Create optimal indexes for created_at order
What does this MR do?
The context for this is #36390 (comment 250204180).
I'm going to add a few indexes to projects
that optimally support the projects API requests. That is mostly driven by the fact that we allow for various order_by
and sort
options:
order_by: Return projects ordered by id, name, path, created_at, updated_at, or last_activity_at fields. Default is created_at sort: Return projects sorted in asc or desc order. Default is desc
See https://docs.gitlab.com/ee/api/projects.html.
In this MR, we concentrate on the created_at
order.
Now, for unauthenticated requests, we always have the visibility_level=20
filter in place to match public projects. We have an existing index on visibility_level, created_at, id
.
Let's look at a query for the first page of GET /api/v4/projects?order_by=created_at&sort=desc
SELECT
"projects".*
FROM
"projects"
WHERE
"projects"."visibility_level" = 20
AND "projects"."pending_delete" = FALSE
ORDER BY
"projects"."created_at" DESC,
"projects"."id" DESC
LIMIT 20 OFFSET 0;
This nicely uses the existing index with a backward scan. Note we order by DESC, DESC
and the existing index is ordered by ASC, ASC
, so this is the exact opposite. This allows for the backwards scan: https://explain.depesz.com/s/760Tc
Let's try this for sort=asc
:
SELECT
"projects".*
FROM
"projects"
WHERE
"projects"."visibility_level" = 20
AND "projects"."pending_delete" = FALSE
ORDER BY
"projects"."created_at" ASC,
"projects"."id" DESC
LIMIT 20 OFFSET 0;
Note that now we order by ASC, DESC
and that is incompatible with any (forward/backward) scan on the index with order asc, asc
. Hence this results in reading all the data from the index and sorting it on the fly: https://explain.depesz.com/s/H1rE
I suspect that this is the primary reason we see these really high response times for some parameter combinations for the project API endpoint.

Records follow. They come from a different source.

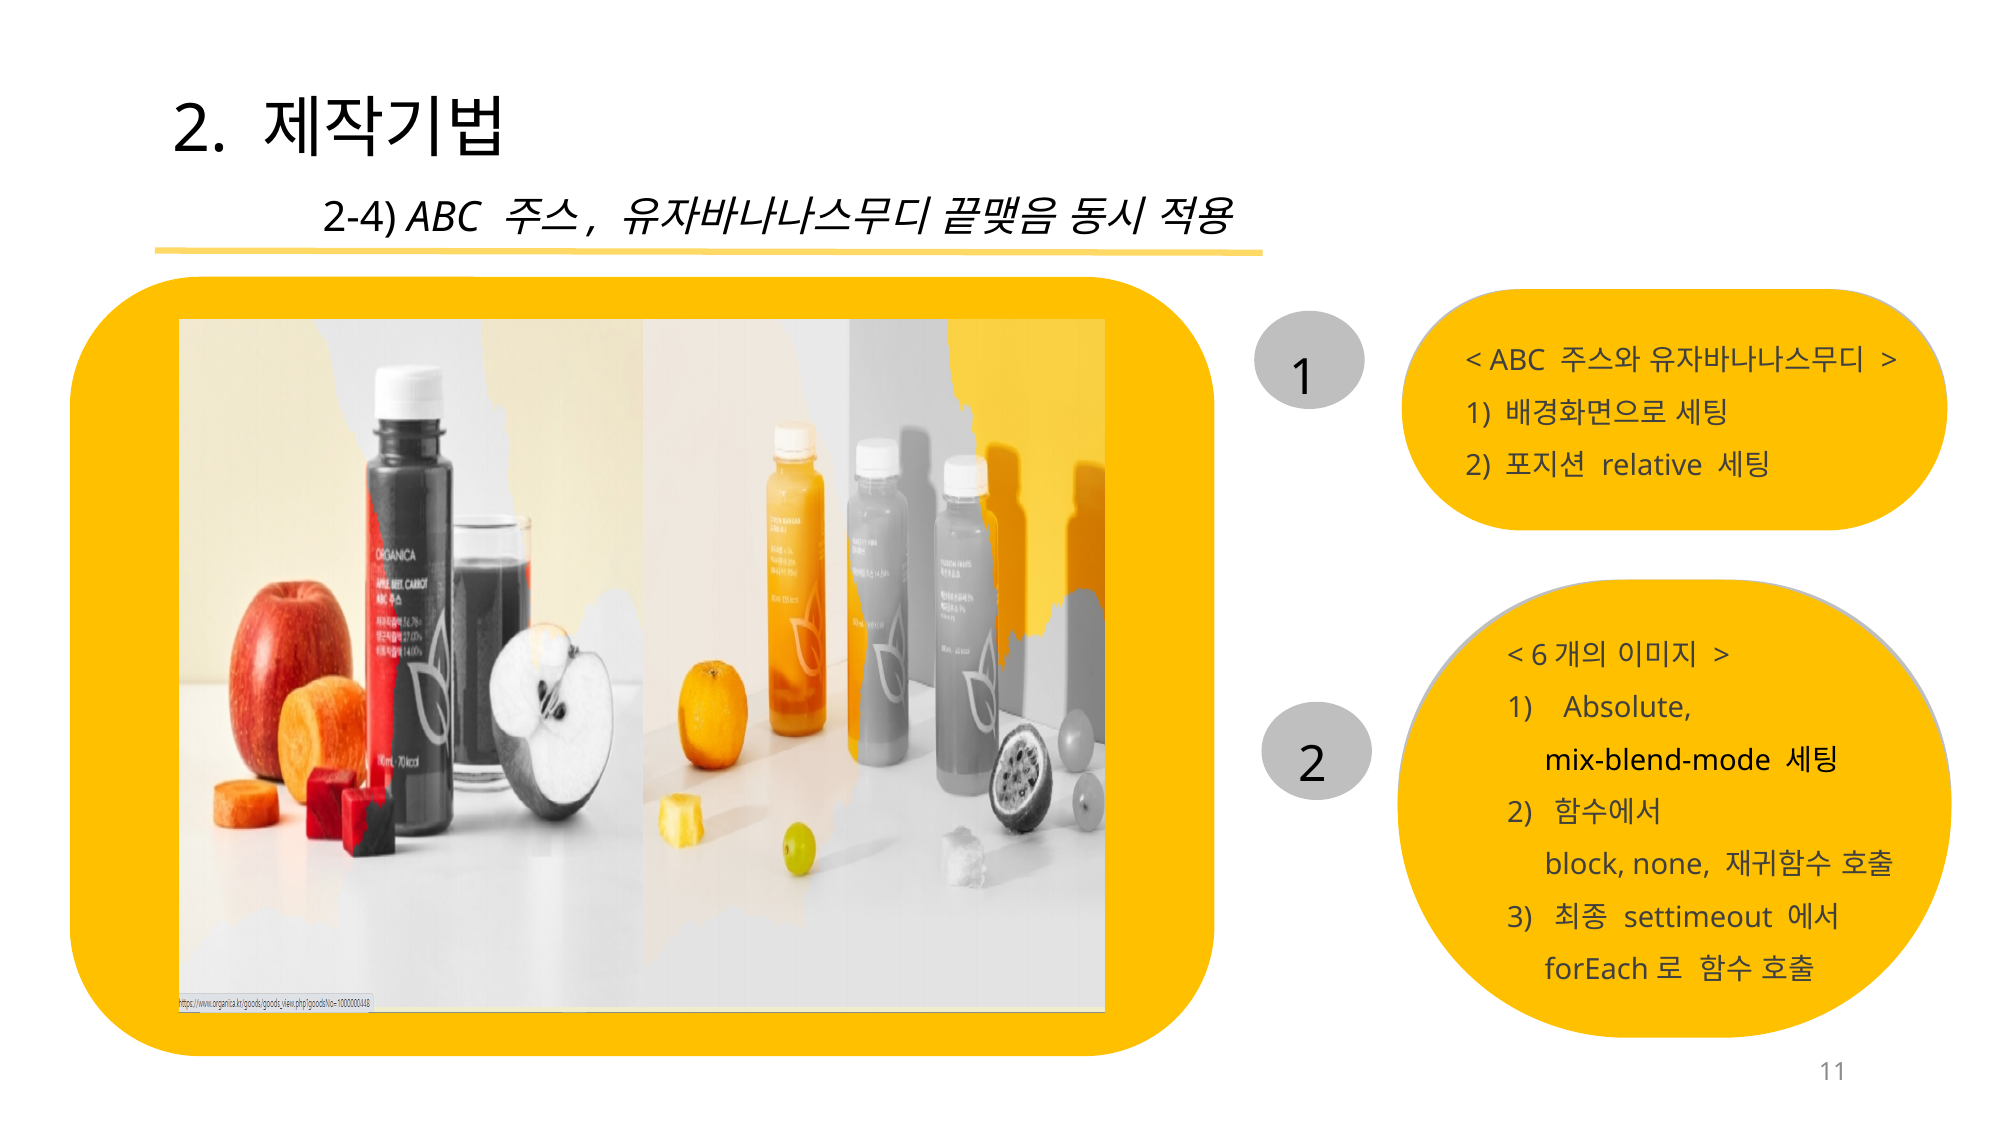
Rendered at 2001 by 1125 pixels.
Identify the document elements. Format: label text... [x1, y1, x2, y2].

text_box < ABC 주스와 유자바나나스무디 > 1) 배경화면으로 세팅 2) 포지션 relative 세팅 [1450, 316, 1553, 531]
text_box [1261, 694, 1372, 801]
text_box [1254, 306, 1365, 410]
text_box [1445, 531, 1904, 1086]
text_box [68, 275, 1216, 1058]
text_box 2. 제작기법 2-4) ABC 주스, 유자바나나스무디 끝맺음 동시 적용 [157, 77, 1410, 253]
slide_number 11 [1412, 1042, 1863, 1103]
text_box < 6개의 이미지 > Absolute, mix-blend-mode 세팅 2) 함수에서 block, none, 재귀함수 호출 3) 최종 settimeout 에서 forEach로 함수 호출 [1904, 610, 1952, 993]
text_box < ABC 주스와 유자바나나스무디 > 1) 배경화면으로 세팅 2) 포지션 relative 세팅 [1796, 316, 1938, 549]
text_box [1553, 137, 1796, 683]
picture [179, 319, 1105, 1014]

My aim is to one-by-one create optimal indexes for the sorting options we have. Measure the impact, rinse and repeat.
The alternative option is to adjust the tie breaker in https://gitlab.com/gitlab-org/gitlab/blob/ab/projects-api-created-at-indexes/lib/api/helpers.rb#L317 to match the sort-order of the actual order_by
field. In this case, we would only need one index in asc, asc
order and we would be able to scan it backwards in desc, desc
order.
The issue for the alternative solution is #195881 (closed). I would still like to go forward with this MR, as this is a low hanging fruit anyways. If we decide to change the tie breaker order, we can simply drop one of the indexes created here.